Dr. Blake Wachter: We use them all the time in the hospital with codes. Yeah. We both have very personal experiences with them. They work.

Chief Barney: So the AED takes care of the electrical part of the heart. And when we do compressions, we're just trying to mimic that beat. K? So—

Dr. Blake Wachter: to get the blood flowing.

Chief Barney: Yeah, to get the blood flowing. So we want oxygenated blood going to the organs, the brain.

Dr. Blake Wachter: And then they get to the— they bring them to the hospital, and then we take them up to the cath lab. That's where we do our procedures, that's where acute heart attacks goes to the cath lab. And then an interventional cardiologist will get in there and open up those blocked coronaries, like, really quick, under 60 minutes. And even more than that, like, seriously, like, really quick, it can get going.

And so, you know, we have that services 24/7. And Idaho Falls is... we're pretty lucky here because we've got a lot of resources. As I said earlier, I work with Idaho Heart Institute, and we've got, you know, like, 15 cardiology providers. And we service, you know, the entire community here in Tri-state Area, and we're just growing. This community is growing, you know, huge, and we provide all kinds of different services.

But, you know, we have somebody on call every minute of every day ready to take care of somebody who has a heart attack. We're just there.

Russell: That's awesome. That's inspiring.

Melissa: You guys do important work.

Chief Barney: Thank you.

Melissa: And you are impacting so many lives.

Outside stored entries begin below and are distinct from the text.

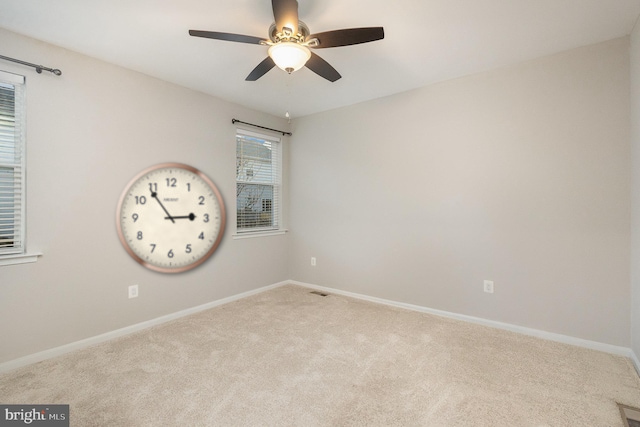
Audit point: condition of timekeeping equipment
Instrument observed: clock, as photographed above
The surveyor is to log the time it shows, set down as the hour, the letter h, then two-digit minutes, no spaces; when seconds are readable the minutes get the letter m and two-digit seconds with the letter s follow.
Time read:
2h54
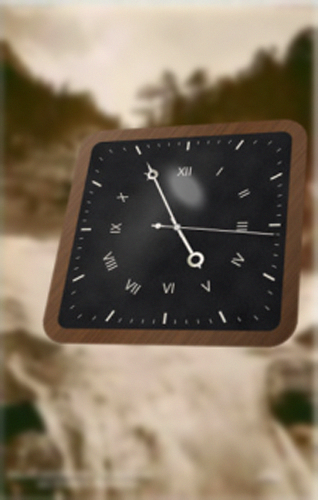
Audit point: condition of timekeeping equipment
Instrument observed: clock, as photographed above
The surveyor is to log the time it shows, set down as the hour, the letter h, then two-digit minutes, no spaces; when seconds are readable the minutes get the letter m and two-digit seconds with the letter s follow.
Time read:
4h55m16s
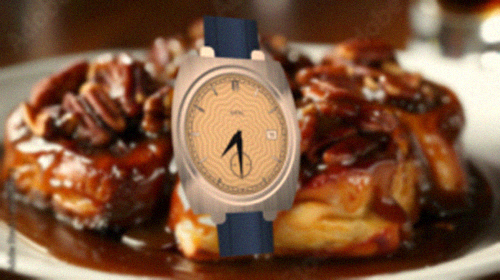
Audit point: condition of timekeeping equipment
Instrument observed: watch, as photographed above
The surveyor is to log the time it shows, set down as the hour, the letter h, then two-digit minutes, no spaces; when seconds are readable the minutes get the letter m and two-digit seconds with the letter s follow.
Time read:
7h30
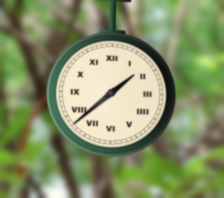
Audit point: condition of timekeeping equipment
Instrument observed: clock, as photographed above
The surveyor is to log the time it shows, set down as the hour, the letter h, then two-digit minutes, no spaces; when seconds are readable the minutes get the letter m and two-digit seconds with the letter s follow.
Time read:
1h38
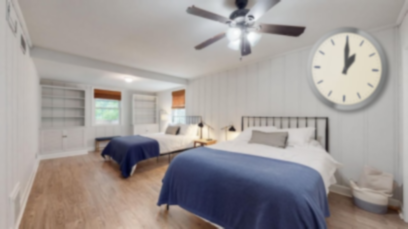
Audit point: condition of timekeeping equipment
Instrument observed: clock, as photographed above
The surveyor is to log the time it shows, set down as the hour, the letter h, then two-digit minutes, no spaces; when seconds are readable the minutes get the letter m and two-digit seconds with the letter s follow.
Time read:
1h00
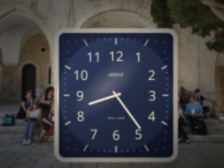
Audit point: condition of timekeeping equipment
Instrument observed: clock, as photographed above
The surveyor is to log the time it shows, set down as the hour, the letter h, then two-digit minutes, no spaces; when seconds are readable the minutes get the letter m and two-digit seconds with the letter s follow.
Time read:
8h24
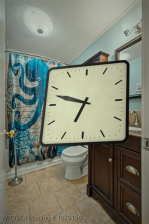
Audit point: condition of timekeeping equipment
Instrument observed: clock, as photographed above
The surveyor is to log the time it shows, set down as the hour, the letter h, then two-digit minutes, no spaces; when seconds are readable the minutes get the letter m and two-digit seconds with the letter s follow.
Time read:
6h48
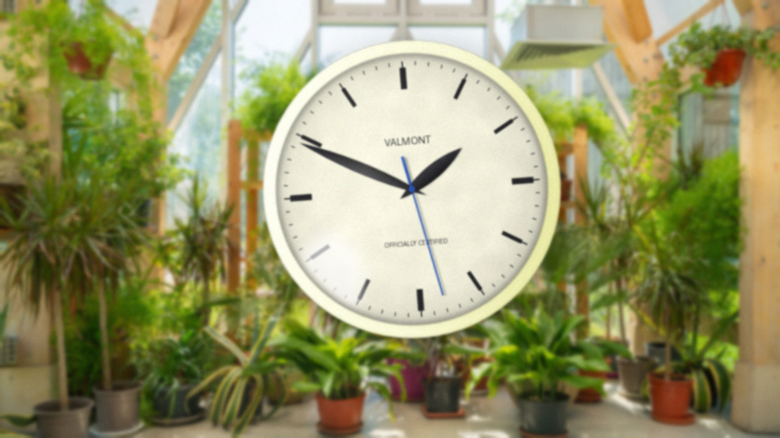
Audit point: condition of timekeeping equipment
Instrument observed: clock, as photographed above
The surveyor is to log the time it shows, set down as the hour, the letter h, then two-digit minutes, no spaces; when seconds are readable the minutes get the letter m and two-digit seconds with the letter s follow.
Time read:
1h49m28s
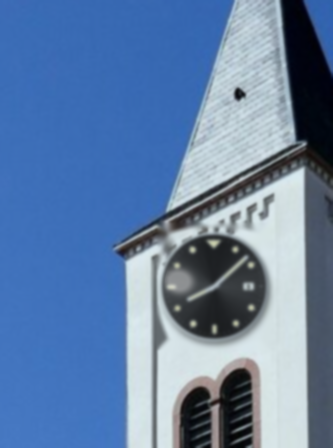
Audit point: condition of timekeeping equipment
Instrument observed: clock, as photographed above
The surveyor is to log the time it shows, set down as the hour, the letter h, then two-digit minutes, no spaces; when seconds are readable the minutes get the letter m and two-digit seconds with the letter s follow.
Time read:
8h08
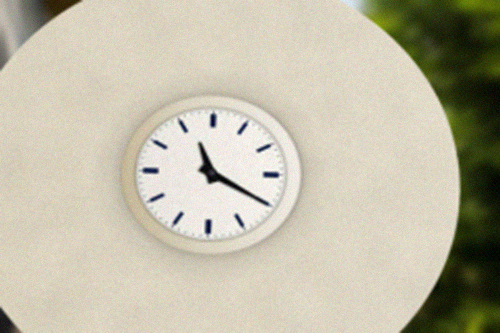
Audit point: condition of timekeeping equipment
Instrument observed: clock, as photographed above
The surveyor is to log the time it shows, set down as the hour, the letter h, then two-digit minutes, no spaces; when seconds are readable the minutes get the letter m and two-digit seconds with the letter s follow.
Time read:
11h20
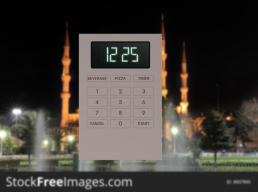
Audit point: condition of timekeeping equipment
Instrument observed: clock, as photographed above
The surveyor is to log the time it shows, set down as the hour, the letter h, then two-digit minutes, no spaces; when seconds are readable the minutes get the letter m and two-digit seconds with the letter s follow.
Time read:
12h25
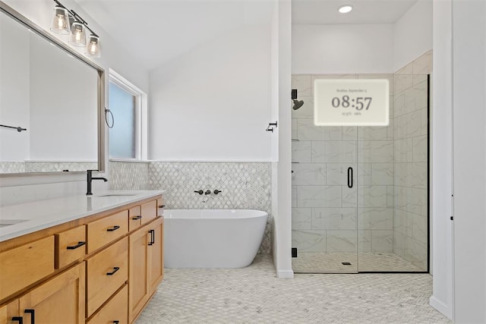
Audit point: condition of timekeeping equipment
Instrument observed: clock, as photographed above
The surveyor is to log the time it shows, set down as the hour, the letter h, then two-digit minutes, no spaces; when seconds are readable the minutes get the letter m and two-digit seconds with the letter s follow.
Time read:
8h57
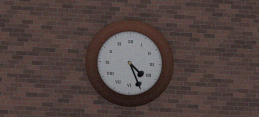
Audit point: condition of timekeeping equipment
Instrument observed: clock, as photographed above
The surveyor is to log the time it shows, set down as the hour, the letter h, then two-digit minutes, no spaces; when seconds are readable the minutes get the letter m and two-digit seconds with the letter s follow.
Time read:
4h26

Dr. Blake Wachter: We try. But we do it, like, you know, for the right reasons. I really— I really care about my patients. I care about the community. I care about the youth. I care about the future, and you know? And I care about my older patients too because we're all gonna pass some time in this life, and that's part of life also.

And so that's why I do heart failure because heart failure is like, you know, you get to care for the patient the entire time. My youngest patient is 18. My oldest is, I think over 100. Yeah.

Melisa: It's quite the age range.

Dr. Blake Wachter: Yeah.

Melissa: Sorry. Just stating the obvious. What differences have you guys seen in people when they decide to take better care of themselves and their hearts?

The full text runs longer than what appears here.